Mayoritas warga mengerjakan tahap-tahap produksi jilbab di rumah masing-masing. Namun, seluruh keperluan produksi, seperti kain, benang, dan mesin jahit, sudah dipenuhi semua oleh Abdul. "Warga boleh membawa ke rumah masing-masing," katanya.
Sebagian kecil warga memang ada yang melakukan produksi di bengkel kerja milik Abdul. Namun, besaran upah yang mereka terima berbeda dengan warga yang produksi di rumah. Soalnya, mereka yang bekerja di bengkel milik Abdul juga mendapat fasilitas makan pagi dan makan siang.

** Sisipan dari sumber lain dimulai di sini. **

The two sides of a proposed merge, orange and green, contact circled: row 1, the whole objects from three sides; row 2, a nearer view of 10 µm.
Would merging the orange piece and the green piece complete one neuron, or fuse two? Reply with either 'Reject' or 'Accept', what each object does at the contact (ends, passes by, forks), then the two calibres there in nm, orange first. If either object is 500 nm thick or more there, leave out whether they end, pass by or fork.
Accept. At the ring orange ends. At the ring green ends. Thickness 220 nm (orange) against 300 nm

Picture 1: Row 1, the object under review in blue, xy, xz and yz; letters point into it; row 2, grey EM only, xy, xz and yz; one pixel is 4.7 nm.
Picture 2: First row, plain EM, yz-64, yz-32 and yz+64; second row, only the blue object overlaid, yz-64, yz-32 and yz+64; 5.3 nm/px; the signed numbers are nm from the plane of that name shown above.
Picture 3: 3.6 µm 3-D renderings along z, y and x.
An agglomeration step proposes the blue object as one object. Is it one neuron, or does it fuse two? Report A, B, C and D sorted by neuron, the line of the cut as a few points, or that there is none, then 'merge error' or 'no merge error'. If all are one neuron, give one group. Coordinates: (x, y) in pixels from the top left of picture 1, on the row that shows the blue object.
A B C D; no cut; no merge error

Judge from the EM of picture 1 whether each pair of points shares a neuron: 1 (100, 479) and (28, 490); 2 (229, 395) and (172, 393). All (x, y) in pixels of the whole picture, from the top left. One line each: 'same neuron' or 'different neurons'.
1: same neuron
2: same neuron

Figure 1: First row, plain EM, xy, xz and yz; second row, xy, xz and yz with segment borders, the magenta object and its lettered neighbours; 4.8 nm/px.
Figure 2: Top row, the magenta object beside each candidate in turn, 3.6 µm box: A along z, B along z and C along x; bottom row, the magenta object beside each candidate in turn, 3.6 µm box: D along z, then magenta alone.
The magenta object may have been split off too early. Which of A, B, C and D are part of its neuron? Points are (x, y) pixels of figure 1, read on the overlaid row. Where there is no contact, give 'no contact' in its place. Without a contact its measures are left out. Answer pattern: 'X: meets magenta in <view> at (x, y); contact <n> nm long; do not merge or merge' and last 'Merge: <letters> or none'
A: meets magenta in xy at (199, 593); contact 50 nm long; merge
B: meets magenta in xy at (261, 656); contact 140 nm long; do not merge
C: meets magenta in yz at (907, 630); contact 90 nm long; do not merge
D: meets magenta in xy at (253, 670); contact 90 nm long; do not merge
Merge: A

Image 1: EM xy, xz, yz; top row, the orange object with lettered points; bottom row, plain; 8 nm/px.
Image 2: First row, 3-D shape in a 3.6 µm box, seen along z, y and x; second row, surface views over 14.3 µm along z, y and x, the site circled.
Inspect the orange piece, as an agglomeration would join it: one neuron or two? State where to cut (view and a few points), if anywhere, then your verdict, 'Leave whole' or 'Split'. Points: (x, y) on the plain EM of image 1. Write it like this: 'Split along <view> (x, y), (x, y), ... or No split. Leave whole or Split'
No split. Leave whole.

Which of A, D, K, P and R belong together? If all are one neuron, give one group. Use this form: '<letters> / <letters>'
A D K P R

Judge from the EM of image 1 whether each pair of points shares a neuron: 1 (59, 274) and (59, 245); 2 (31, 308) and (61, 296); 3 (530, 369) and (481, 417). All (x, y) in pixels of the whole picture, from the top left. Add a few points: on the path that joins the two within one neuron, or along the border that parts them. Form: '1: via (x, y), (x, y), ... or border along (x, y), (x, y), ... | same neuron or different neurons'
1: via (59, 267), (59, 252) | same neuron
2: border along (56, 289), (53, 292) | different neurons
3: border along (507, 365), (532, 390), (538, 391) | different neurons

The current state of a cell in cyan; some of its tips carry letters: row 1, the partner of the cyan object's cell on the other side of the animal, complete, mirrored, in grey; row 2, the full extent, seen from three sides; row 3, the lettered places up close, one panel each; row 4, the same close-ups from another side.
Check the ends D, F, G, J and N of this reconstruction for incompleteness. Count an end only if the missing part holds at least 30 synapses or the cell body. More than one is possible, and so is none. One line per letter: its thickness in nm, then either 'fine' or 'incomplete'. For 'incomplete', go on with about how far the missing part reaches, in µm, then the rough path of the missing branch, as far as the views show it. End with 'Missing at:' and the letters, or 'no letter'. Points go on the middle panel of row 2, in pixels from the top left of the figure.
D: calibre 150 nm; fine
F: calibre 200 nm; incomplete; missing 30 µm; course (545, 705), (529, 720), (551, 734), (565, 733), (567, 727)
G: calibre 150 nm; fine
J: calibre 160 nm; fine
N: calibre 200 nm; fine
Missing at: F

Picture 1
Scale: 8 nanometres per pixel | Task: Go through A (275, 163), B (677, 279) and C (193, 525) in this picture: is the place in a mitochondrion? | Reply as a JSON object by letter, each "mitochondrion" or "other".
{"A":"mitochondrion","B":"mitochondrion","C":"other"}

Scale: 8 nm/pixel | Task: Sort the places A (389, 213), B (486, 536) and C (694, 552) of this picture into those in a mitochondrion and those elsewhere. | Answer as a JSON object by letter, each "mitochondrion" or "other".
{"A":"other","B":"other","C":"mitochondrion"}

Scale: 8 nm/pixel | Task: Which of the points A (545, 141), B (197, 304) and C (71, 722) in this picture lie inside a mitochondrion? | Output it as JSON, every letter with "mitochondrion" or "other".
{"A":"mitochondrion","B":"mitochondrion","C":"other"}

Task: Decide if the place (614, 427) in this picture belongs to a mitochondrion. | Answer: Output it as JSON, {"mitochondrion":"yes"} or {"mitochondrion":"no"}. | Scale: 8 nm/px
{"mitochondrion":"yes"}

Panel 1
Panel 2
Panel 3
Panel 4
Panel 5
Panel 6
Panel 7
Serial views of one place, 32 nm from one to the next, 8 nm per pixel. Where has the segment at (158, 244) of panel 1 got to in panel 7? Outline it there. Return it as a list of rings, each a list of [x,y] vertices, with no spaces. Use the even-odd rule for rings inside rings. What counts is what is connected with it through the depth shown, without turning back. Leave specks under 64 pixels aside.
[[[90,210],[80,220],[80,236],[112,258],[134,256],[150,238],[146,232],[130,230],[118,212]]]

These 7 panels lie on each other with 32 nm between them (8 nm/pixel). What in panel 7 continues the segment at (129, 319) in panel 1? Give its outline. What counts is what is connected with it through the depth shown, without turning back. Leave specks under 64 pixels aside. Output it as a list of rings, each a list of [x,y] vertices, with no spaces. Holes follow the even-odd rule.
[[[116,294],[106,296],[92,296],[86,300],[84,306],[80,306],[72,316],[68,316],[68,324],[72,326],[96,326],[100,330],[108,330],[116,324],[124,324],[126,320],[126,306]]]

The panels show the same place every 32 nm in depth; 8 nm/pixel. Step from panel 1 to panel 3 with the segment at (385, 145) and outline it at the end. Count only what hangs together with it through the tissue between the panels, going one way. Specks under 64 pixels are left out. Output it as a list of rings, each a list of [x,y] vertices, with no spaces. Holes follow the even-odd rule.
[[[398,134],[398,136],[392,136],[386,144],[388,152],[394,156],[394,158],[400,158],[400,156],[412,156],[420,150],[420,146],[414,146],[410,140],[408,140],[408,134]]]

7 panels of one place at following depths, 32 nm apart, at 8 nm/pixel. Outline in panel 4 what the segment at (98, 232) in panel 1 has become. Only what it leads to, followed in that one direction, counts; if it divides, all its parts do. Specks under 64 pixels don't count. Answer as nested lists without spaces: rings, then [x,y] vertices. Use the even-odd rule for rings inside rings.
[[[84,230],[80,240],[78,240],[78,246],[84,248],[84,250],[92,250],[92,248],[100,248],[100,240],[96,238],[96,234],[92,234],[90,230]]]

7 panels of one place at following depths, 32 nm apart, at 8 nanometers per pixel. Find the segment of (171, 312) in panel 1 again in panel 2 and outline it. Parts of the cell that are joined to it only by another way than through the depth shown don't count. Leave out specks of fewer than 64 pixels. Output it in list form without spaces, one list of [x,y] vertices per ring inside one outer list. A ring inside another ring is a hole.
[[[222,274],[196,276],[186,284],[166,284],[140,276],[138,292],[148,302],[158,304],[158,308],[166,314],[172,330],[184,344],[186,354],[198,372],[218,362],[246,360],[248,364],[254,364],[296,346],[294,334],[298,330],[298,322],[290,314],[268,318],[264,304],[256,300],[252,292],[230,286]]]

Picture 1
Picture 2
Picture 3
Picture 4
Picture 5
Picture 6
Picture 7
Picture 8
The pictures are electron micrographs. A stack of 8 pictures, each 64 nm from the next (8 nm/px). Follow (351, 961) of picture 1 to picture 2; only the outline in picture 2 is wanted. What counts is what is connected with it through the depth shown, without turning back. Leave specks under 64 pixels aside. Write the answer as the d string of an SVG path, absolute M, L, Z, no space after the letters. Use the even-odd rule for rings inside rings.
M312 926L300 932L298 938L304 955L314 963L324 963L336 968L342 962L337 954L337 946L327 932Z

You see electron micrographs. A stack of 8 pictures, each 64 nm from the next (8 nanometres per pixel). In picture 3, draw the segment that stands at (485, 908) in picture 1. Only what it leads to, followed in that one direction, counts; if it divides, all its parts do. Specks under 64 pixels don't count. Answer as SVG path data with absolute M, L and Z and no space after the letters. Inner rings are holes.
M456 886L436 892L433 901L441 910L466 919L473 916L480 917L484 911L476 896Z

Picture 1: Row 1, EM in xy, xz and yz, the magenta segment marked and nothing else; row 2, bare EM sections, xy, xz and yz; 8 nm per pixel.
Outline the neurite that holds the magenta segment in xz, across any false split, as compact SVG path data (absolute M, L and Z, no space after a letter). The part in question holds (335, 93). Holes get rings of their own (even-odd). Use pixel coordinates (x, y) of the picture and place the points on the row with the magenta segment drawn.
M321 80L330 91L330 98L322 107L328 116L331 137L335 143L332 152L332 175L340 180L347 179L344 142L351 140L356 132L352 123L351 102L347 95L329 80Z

Selain itu, ada juga fasilitas makanan ringan dan rokok selama bekerja. Makanya, upah yang mereka dapat lebih kecil dari mereka yang produksi di rumah sendiri. "Mereka yang kerja di rumah menanggung ongkos produksi sendiri, seperti makan dan listrik," ujarnya.
Menurut Abdul, rata-rata warga bisa menghasilkan sebanyak satu sampai tiga kodi jilbab per hari. Kalau bahan yang dikerjakan rumit, biasanya mereka hanya bisa mengerjakan satu sampai dua kodi.
Untuk warga yang produksi di rumah sendiri, hasil kerjanya dihargai Rp 30.000 per kodi. Sementara yang bekerja di bengkel milik Abdul, nilainya di bawah itu. Oleh Abdul, jilbab tersebut dijual Rp 300.000 per kodi.
Ke depan, ia ingin melibatkan lebih banyak warga. Hal itu sejalan dengan rencananya menggenjot produksi jilbab yang saat ini berjumlah 200 kodi per bulan.
Untuk mendukung rencananya itu, ia akan telah menjajaki beberapa daerah yang belum pernah dirambahnya.